N.D: Dünyanın en harika ama en büyük sorumluluklarından bir tanesi. Ben sevgi dolu bir babanın çocuğu olarak büyüdüm. Hep babamı anladığımı düşünmüştüm. Ama kızlar doğduktan sonra babamı daha iyi anlamaya başladım. Allah ayırmasın kızlarımı bir gün görmeince o gün dengem şaşıyor.
Mutlu evliliğin sırrı nedir?
T.D: Biraz klişe ama bence yüzde yüz doğru. Karşılıklı anlayış ve saygı. Yeni evlendiğimiz dönemlerde benim Nuri’nin iş hayatına adaptasyon sürecim hiç kolay olmadı. Onun iş saatleri hiç kolay saatler değil. Sağolsun annesi Sevil annem bana çok destek oldu. Bir şekilde adapte oldum. Çocuklarda babalarının iş düzeninin böyle olduğunun farkındalar. Sadece Pazar günleri biliyoruz ki Nuri bizim. Telefondan bile uzak durmaya çalışıyor o gün. Bu şekilde bir denge kurabildik.
Yeme-içme sektöründe köklü bir yere sahipsiniz… Genç girişimlere neler önerirsiniz?

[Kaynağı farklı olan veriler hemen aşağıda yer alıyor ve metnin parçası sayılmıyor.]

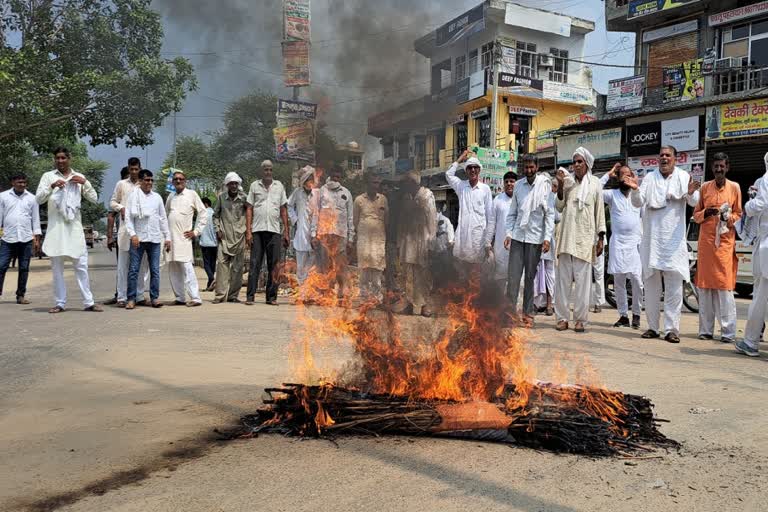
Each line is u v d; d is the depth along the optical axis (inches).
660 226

N.D: Artık ticaret çok zorlaştı. Çünkü rekabet çok fazla… Gençlerle de panellerde bir araya geliyoruz. Aynı zamanda da üniversitede öğretim görevlisiyim. Benim bir sözüm var. Fark yaratmayan rekabet edemez. Rekabet etmeyen de ayakta kalamaz. Yenilikleri çok iyi takip etmek lazım. Ben 110 yıllık bir markayı temsil ediyorum. Bizi ayakta tutan şey gelenekselliğin yanında yenilikleri de çok iyi takip ediyoruz. Hangi sektör olursa olsun tüketici alışkanlıklarını takip etmek lazım. Dünyada çok hızlı değişen bir tüketici alışkanlığı var. Ondan dolayı iyi okuyabilmek lazım. Yarış atı gibiyiz aslında. Hayat bize durmadan koş diyor ama bence en önemlisi durmayı bilmek. Çocuklardan sonra ben durmayı öğrendim. Bence başarı mutlu olabileceğin kadarını bilmek ve o standardını koruyabilmek. Gençlere tavsiyem şuan değerli bir an…
Beşiktaş da sizin hayatınızda önemli bir yere sahip…
T.D: Nuri bana evlenme teklifini Paris’te etti. Uzun bir ilişkiden sonra Paris’e gidince acaba dedim bir teklif mi gelecek dedim ama ilk gün Nuri’den hiç bir hamle olmadı. Dedim bu bizim hayatımızda güzel bir anı olacak galiba diye. Sonra bir gece odamın kapısını çaldı Tuba kalkman lazım dedi. Hemen formanı giyin bir yere gitmemiz gerekiyor dedi. Bana zorla formayı giyindirdi ve Eyfel’in önüne gittik bir arkadaşımız kameraya çekiyor o an orada evlenme teklif etti.
N.D: Evet gayet keyifliydi. Formayı giyindirdim. Tabi ama Tubalar’da ailece Beşiktaşlı… Beşiktaş bizim için çok değerli. Tubacım özür dilerim ama çocukluk aşkım diyebilirim.